Directions
From the arts news roundup below, return the passage between "Times classical music" and "Santa Fe Opera)", inclusive, copied word for word.

Extract
The Minneapolis Institute of Art is prepping a major exhibition examining the art of Native American women for 2019. To announce the show, they sent an image of Rose B. Simpson’s custom Chevy El Camino truck, “Maria,” which is inspired by black-on-black Santa Clara pottery. Someone, please, bring these hot wheels to El Lay! First American Art Magazine

ATOMIC AGE

Times classical music critic Mark Swed was just in Santa Fe for a performance of John Adams’ “Doctor Atomic,” staged by the Santa Fe Opera. Directed by Peter Sellars, who is also the librettist, the opera is about the test of the first atomic bomb in nearby Trinity Site, N.M. It was interrupted by thunderous rain. But nothing “stopped a performance of the most significant, I’d say the greatest, opera of our time,” writes Swed. “If you want to know what the opera felt like, what it means and why the world is the way it is, this was the place to be.” Los Angeles Times

Dancers in a scene from Santa Fe Opera's "Doctor Atomic."
Dancers in a scene from Santa Fe Opera's "Doctor Atomic." (Ken Howard / Santa Fe Opera)

Dataset records

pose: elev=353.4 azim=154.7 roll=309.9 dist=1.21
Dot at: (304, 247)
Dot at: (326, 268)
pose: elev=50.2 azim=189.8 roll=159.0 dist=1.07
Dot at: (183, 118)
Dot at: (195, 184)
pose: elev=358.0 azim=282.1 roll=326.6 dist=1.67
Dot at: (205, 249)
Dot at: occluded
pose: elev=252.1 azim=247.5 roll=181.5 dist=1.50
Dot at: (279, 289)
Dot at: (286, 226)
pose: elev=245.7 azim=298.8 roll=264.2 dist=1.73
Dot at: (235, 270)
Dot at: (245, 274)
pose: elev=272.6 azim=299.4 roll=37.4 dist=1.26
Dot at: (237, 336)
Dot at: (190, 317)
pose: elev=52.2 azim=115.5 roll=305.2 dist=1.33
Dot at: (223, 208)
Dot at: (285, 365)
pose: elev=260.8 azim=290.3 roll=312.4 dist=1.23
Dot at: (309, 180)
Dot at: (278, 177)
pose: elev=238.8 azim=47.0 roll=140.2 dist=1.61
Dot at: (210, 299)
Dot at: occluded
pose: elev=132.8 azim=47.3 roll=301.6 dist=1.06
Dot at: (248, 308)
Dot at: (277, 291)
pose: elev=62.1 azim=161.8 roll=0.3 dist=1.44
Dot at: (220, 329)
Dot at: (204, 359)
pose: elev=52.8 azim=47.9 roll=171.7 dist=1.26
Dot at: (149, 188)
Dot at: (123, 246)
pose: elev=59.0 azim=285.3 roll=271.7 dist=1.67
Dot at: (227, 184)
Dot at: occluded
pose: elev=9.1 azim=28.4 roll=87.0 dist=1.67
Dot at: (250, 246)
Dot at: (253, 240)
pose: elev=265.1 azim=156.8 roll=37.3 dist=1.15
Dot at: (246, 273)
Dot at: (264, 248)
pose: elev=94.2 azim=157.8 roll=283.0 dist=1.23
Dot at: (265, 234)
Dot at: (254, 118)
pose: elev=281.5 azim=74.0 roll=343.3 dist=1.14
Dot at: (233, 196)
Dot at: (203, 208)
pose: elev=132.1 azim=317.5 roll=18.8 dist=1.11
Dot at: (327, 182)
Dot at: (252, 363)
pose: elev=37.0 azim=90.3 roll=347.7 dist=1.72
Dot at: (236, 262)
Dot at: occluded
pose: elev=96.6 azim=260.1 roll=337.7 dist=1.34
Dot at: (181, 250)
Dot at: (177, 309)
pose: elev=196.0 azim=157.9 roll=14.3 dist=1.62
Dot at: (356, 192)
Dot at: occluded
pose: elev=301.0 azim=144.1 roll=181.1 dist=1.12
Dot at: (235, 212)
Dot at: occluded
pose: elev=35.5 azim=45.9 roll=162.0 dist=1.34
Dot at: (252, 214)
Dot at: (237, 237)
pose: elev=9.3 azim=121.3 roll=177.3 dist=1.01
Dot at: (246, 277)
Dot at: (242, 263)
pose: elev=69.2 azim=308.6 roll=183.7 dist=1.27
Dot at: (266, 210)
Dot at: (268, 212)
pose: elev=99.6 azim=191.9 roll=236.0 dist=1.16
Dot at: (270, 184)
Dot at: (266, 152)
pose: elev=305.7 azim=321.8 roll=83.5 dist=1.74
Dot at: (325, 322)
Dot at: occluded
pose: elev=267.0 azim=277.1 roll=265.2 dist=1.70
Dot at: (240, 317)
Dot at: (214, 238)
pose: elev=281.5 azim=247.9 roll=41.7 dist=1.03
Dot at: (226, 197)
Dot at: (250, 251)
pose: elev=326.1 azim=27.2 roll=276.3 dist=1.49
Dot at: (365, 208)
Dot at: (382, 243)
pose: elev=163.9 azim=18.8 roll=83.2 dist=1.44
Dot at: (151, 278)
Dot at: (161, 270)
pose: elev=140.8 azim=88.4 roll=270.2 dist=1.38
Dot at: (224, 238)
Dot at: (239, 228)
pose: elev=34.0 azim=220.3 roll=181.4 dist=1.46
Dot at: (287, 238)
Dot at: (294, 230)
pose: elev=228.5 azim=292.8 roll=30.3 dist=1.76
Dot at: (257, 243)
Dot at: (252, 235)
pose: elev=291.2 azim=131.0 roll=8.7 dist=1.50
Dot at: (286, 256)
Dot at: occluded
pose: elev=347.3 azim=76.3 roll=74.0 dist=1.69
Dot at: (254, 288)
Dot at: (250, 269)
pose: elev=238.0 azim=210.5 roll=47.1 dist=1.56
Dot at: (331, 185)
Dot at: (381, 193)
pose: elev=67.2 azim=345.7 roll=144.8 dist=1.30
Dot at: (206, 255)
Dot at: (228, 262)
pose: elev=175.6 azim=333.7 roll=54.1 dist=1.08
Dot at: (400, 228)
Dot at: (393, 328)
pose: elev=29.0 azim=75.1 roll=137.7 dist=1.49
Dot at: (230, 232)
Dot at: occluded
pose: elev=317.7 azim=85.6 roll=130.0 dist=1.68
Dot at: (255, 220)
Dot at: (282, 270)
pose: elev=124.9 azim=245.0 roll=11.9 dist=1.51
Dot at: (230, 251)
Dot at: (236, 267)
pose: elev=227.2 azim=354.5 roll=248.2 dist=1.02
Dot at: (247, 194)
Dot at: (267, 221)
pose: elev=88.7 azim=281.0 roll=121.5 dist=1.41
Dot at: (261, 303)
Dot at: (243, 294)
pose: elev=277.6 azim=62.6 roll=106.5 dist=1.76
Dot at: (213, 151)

The reply
Times classical music critic Mark Swed was just in Santa Fe for a performance of John Adams’ “Doctor Atomic,” staged by the Santa Fe Opera. Directed by Peter Sellars, who is also the librettist, the opera is about the test of the first atomic bomb in nearby Trinity Site, N.M. It was interrupted by thunderous rain. But nothing “stopped a performance of the most significant, I’d say the greatest, opera of our time,” writes Swed. “If you want to know what the opera felt like, what it means and why the world is the way it is, this was the place to be.” Los Angeles Times

Dancers in a scene from Santa Fe Opera's "Doctor Atomic."
Dancers in a scene from Santa Fe Opera's "Doctor Atomic." (Ken Howard / Santa Fe Opera)